Prisma AIRS API

Prisma AIRS API is a threat detection service designed to secure AI applications. It helps discover and protect applications using REST APIs by embedding Security-as-Code directly into your source code.

The scan API service scans prompts and responses in real-time to identify potential threats and provide threat assessments with actionable recommendations. These APIs protect your AI models, AI applications, and AI datasets by programmatically scanning prompts and models for threats. These detection APIs enable robust protection across public and private models with model-agnostic functionality.

The APIs efficiently scan for various threats, including prompt injections, insecure outputs, AI agentic threats, and sensitive data loss.
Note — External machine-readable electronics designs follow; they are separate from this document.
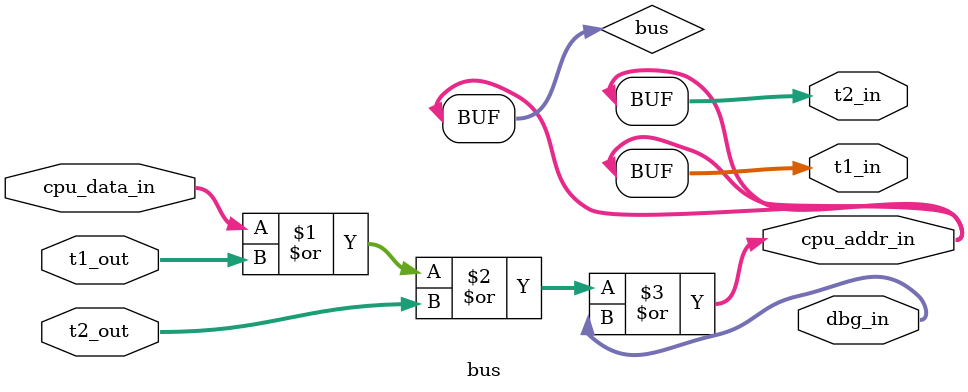
<source format=v>
`timescale 1ns / 1ps

/**
 * Connected stuff to the bus. Note that in/outs are absolute 
 * and are not referred from bus' perspective
 **/
module bus(
        cpu_addr_in,
        cpu_data_in,
        t1_in,
        t2_in,
        t1_out,
        t2_out,
        dbg_in
    );

parameter word_width = 32;

input[word_width-1 : 0] cpu_data_in;
input[word_width-1 : 0] t1_out;
input[word_width-1 : 0] t2_out;

output[word_width-1 : 0] cpu_addr_in;
output[word_width-1 : 0] t1_in;
output[word_width-1 : 0] t2_in;
output[word_width-1 : 0] dbg_in;
// input [word_width-1 : 0] alu_out;
// input [word_width-1 : 0] regs_in;
// input [word_width-1 : 0] cp_in;
// input [word_width-1 : 0] ind_in;
// input [word_width-1 : 0] offset_in;
// output[word_width-1 : 0] am_out;
// output[word_width-1 : 0] aie_out;
// output[word_width-1 : 0] t1_out;
// output[word_width-1 : 0] t2_out;
// output[word_width-1 : 0] ri_out;
// output[word_width-1 : 0] regs_out;
// output[word_width-1 : 0] cp_out;
// output[word_width-1 : 0] ind_out;

wire [word_width-1 : 0]  bus;

assign bus = cpu_data_in | t1_out | t2_out | dbg_in;

assign cpu_addr_in = bus;
assign t1_in = bus;
assign t2_in = bus;

// assign am_out = bus;
// assign aie_out = bus;
// assign ram_out = bus;
// assign io_out = bus;
// assign regs_out = bus;
// assign cp_out = bus;
// assign ind_out = bus;
// assign t1_out = bus;
// assign t2_out = bus;
// assign ri_out = bus;
// assign disp_out = bus;

endmodule

</source>
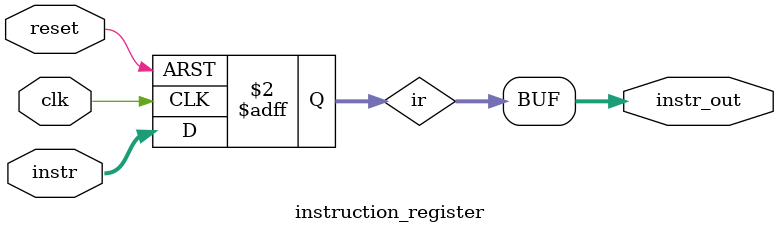
<source format=v>
`timescale 1ns / 1ps


module instruction_register(
    input [15:0] instr,
    input clk,
    input reset,
    output [15:0]instr_out
    );
    reg [15:0] ir;
    always @(posedge clk or posedge reset) begin
        if (reset) ir<= 16'h0000;
        else ir <= instr;
    end
    assign instr_out = ir;
endmodule

</source>
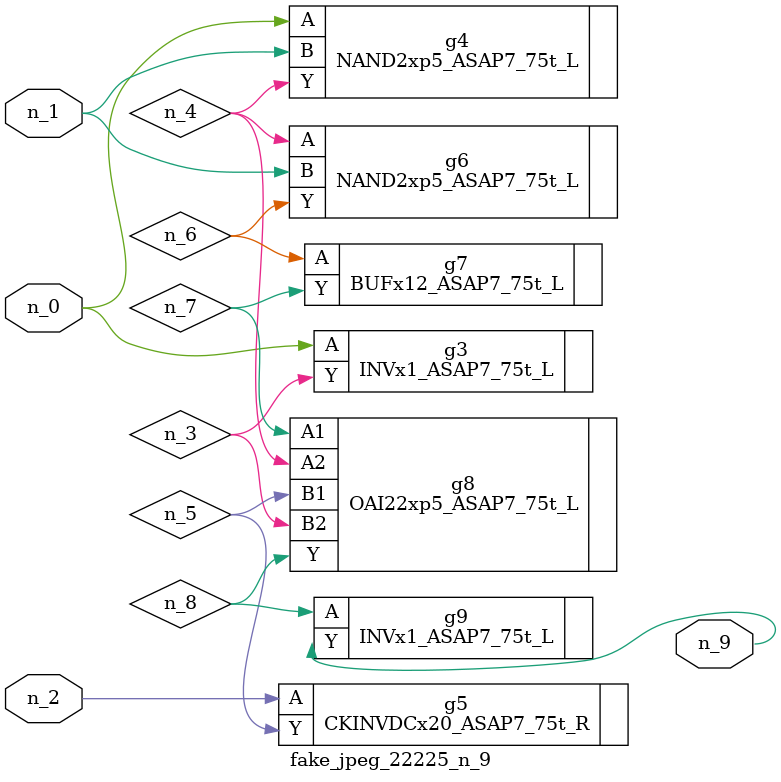
<source format=v>
module fake_jpeg_22225_n_9 (n_0, n_2, n_1, n_9);

input n_0;
input n_2;
input n_1;

output n_9;

wire n_3;
wire n_4;
wire n_8;
wire n_6;
wire n_5;
wire n_7;

INVx1_ASAP7_75t_L g3 ( 
.A(n_0),
.Y(n_3)
);

NAND2xp5_ASAP7_75t_L g4 ( 
.A(n_0),
.B(n_1),
.Y(n_4)
);

CKINVDCx20_ASAP7_75t_R g5 ( 
.A(n_2),
.Y(n_5)
);

NAND2xp5_ASAP7_75t_L g6 ( 
.A(n_4),
.B(n_1),
.Y(n_6)
);

BUFx12_ASAP7_75t_L g7 ( 
.A(n_6),
.Y(n_7)
);

OAI22xp5_ASAP7_75t_L g8 ( 
.A1(n_7),
.A2(n_4),
.B1(n_5),
.B2(n_3),
.Y(n_8)
);

INVx1_ASAP7_75t_L g9 ( 
.A(n_8),
.Y(n_9)
);


endmodule
</source>
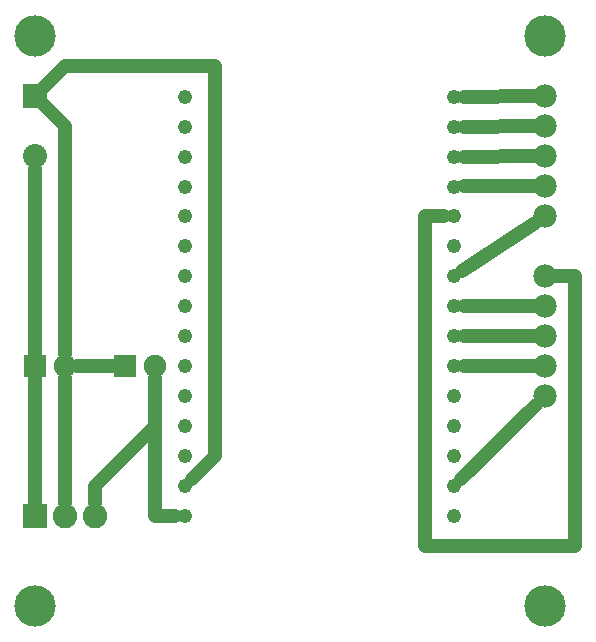
<source format=gbl>
G04 MADE WITH FRITZING*
G04 WWW.FRITZING.ORG*
G04 SINGLE SIDED*
G04 HOLES NOT PLATED*
G04 CONTOUR ON CENTER OF CONTOUR VECTOR*
%ASAXBY*%
%FSLAX23Y23*%
%MOIN*%
%OFA0B0*%
%SFA1.0B1.0*%
%ADD10C,0.082000*%
%ADD11C,0.075000*%
%ADD12C,0.047859*%
%ADD13C,0.080000*%
%ADD14C,0.078000*%
%ADD15C,0.137795*%
%ADD16R,0.082000X0.082000*%
%ADD17R,0.075000X0.075000*%
%ADD18R,0.079986X0.080000*%
%ADD19C,0.048000*%
%LNCOPPER0*%
G90*
G70*
G54D10*
X137Y437D03*
X237Y437D03*
X337Y437D03*
G54D11*
X137Y937D03*
X237Y937D03*
X437Y937D03*
X537Y937D03*
G54D12*
X1534Y1635D03*
X637Y1835D03*
X637Y1735D03*
X637Y1635D03*
X637Y1535D03*
X637Y1436D03*
X1534Y1735D03*
X1534Y1835D03*
X1534Y1535D03*
X637Y1336D03*
X637Y1236D03*
X637Y1136D03*
X637Y1036D03*
X637Y936D03*
X637Y836D03*
X637Y737D03*
X637Y637D03*
X637Y537D03*
X637Y437D03*
X1534Y1136D03*
X1534Y1036D03*
X1534Y936D03*
X1534Y836D03*
X1534Y737D03*
X1534Y637D03*
X1534Y537D03*
X1534Y437D03*
X1534Y1436D03*
X1534Y1336D03*
X1534Y1236D03*
G54D13*
X137Y1837D03*
X137Y1637D03*
G54D14*
X1837Y1237D03*
X1837Y1137D03*
X1837Y1037D03*
X1837Y937D03*
X1837Y837D03*
X1837Y1837D03*
X1837Y1737D03*
X1837Y1637D03*
X1837Y1537D03*
X1837Y1437D03*
G54D15*
X137Y2037D03*
X137Y137D03*
X1837Y2037D03*
X1837Y137D03*
G54D16*
X137Y437D03*
G54D17*
X137Y937D03*
X437Y937D03*
G54D18*
X137Y1837D03*
G54D19*
X137Y1595D02*
X137Y977D01*
D02*
X237Y1737D02*
X237Y977D01*
D02*
X167Y1807D02*
X237Y1737D01*
D02*
X137Y480D02*
X137Y897D01*
D02*
X237Y480D02*
X237Y897D01*
D02*
X537Y437D02*
X537Y897D01*
D02*
X604Y437D02*
X537Y437D01*
D02*
X337Y537D02*
X537Y737D01*
D02*
X537Y737D02*
X537Y897D01*
D02*
X337Y480D02*
X337Y537D01*
D02*
X277Y937D02*
X397Y937D01*
D02*
X1558Y560D02*
X1808Y808D01*
D02*
X1501Y1436D02*
X1437Y1437D01*
D02*
X1437Y1437D02*
X1437Y337D01*
D02*
X1437Y337D02*
X1937Y337D01*
D02*
X1937Y337D02*
X1937Y1237D01*
D02*
X1937Y1237D02*
X1878Y1237D01*
D02*
X1568Y1835D02*
X1796Y1837D01*
D02*
X1568Y1536D02*
X1796Y1537D01*
D02*
X1568Y1136D02*
X1796Y1137D01*
D02*
X1803Y1414D02*
X1562Y1254D01*
D02*
X1568Y1735D02*
X1796Y1737D01*
D02*
X1568Y936D02*
X1796Y937D01*
D02*
X1568Y1635D02*
X1796Y1637D01*
D02*
X1568Y1036D02*
X1796Y1037D01*
D02*
X237Y1937D02*
X167Y1867D01*
D02*
X737Y637D02*
X737Y1937D01*
D02*
X737Y1937D02*
X237Y1937D01*
D02*
X661Y561D02*
X737Y637D01*
G04 End of Copper0*
M02*
</source>
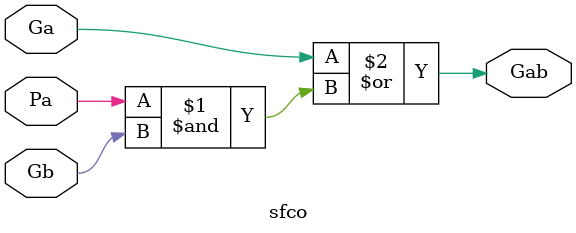
<source format=v>


	module adder (X,Y,S,cout);
	
		input [5:0] X;
		input [5:0] Y;
		output [5:0] S;
		output cout;
		
		wire [5:0] Gii;
		wire [5:0] Pii;
		wire [5:0] Hii;
		wire G10, P10, G32, P32, G54, P54, G30, G50, G40, G20;
		
		// Blok wytwarzania bitowy funkcji g, p ,h
		gph GPH0 (X[0], Y[0], Gii[0], Pii[0], Hii[0]);
		gph GPH1 (X[1], Y[1], Gii[1], Pii[1], Hii[1]);
		gph GPH2 (X[2], Y[2], Gii[2], Pii[2], Hii[2]);
		gph GPH3 (X[3], Y[3], Gii[3], Pii[3], Hii[3]);
		gph GPH4 (X[4], Y[4], Gii[4], Pii[4], Hii[4]);
		gph GPH5 (X[5], Y[5], Gii[5], Pii[5], Hii[5]);
		
		// Blok GP
		// 1 poziom sieci prefiksowej
		sfco G10x (Gii[1], Pii[1], Gii[0], G10);
		fco  GP32 (Gii[3], Pii[3], Gii[2], Pii[2], G32, P32);
		fco  GP54 (Gii[5], Pii[5], Gii[4], Pii[4], G54, P54);
		// 2 piziom sieci prefiksowej
		sfco G30x (G32, P32, G10, G30);
		// 3 poziom sieci prefiksowej
		sfco G50x (G54, P54, G30, G50);
		// 4 poziom sieci prefiksowej
		sfco G20x (Gii[2], Pii[2], G10, G20);
		sfco G40x (Gii[4], Pii[4], G30, G40);
		
		// Blok wytwarzania sum bitowych s
		assign S[0] = Hii[0];
		assign S[1] = Hii[1] ^ Gii[0];
		assign S[2] = Hii[2] ^ G10;
		assign S[3] = Hii[3] ^ G20;
		assign S[4] = Hii[4] ^ G30;
		assign S[5] = Hii[5] ^ G40;
		assign cout = G50;

	endmodule

	module fco ( Ga, Pa, Gb, Pb, Gab, Pab); 
		
		input Ga, Pa, Gb, Pb;
		output Gab, Pab;
		
		assign Gab = Ga | (Pa & Gb);
		assign Pab = Pa & Pb;
	
    endmodule
    
    	module gph (x, y, G, P, H);
		
		input x, y;
		output G, P, H;
		
		assign G = x & y;
		assign P = x | y;
		assign H = x ^ y;

	endmodule

	module sfco ( Ga, Pa, Gb, Gab); 
		
		input Ga, Pa, Gb;
		output Gab;
		
		assign Gab = Ga | (Pa & Gb);
	
    endmodule
	
	
	


</source>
To use these APIs, send prompts or model responses from your application and receive a threat assessment with recommended actions based on your AI security profile.

For licensing, onboarding, activation, and to obtain the API authentication key and profile name, refer to the Prisma AIRS API administration documentation.

Scan API Endpoints

The following are the API endpoints based on the regions you selected while creating Prisma AIRS API deployment profile:

• US: https://service.api.aisecurity.paloaltonetworks.com
• EU (Germany): https://service-de.api.aisecurity.paloaltonetworks.com

Prerequisites

1. Create and associate a deployment profile for Prisma AIRS API in your Customer Support Portal.
2. Onboard Prisma AIRS API in Strata Cloud Manager.
3. Manage applications, API keys, security profiles, and custom topics in Strata Cloud Manager.

Requirements for API Usage

1. API Key Token: This token is generated during the onboarding process in Strata Cloud Manager (see the onboarding prerequisite step above). Include the API key token in all API requests using the x-pan-token header.
2. AI Security Profile Name: This is the API security profile you created during the onboarding process in Strata Cloud Manager (see the prerequisite step on creating an API security profile above). Specify this profile name or the profile ID in the API request payload in the ai_profile field.

info

You can manage API keys and AI security profiles in Strata Cloud Manager.

1. Log in to Strata Cloud Manager.
2. Navigate to Insights > Prisma AIRS > Prisma AIRS AI Runtime: API Intercept.
3. In the top right corner, click:

• Manage > API Keys to copy, regenerate, or rotate the API key token.
• Manage > Security Profiles to fetch details or update AI security profiles.
• Manage > Custom Topics create or update custom topics for custom topic guardrails threat detections.

For complete details, refer to adminstration guide for the section on how to "manage applications, API Keys, security profiles, and custom topics".

Limitations

• One AI security profile per Tenant Service Group (TSG) - Limited to one security profile per group.
• One API key per deployment profile - Each deployment profile in the Customer Support Portal allows a single API key.
• 2 MB maximum payload size per synchronous scan request - Limited to a maximum of 100 URLs per request.
• 5 MB maximum payload size per asynchronous scan request - Limited to a maximum of 100 URLs per request.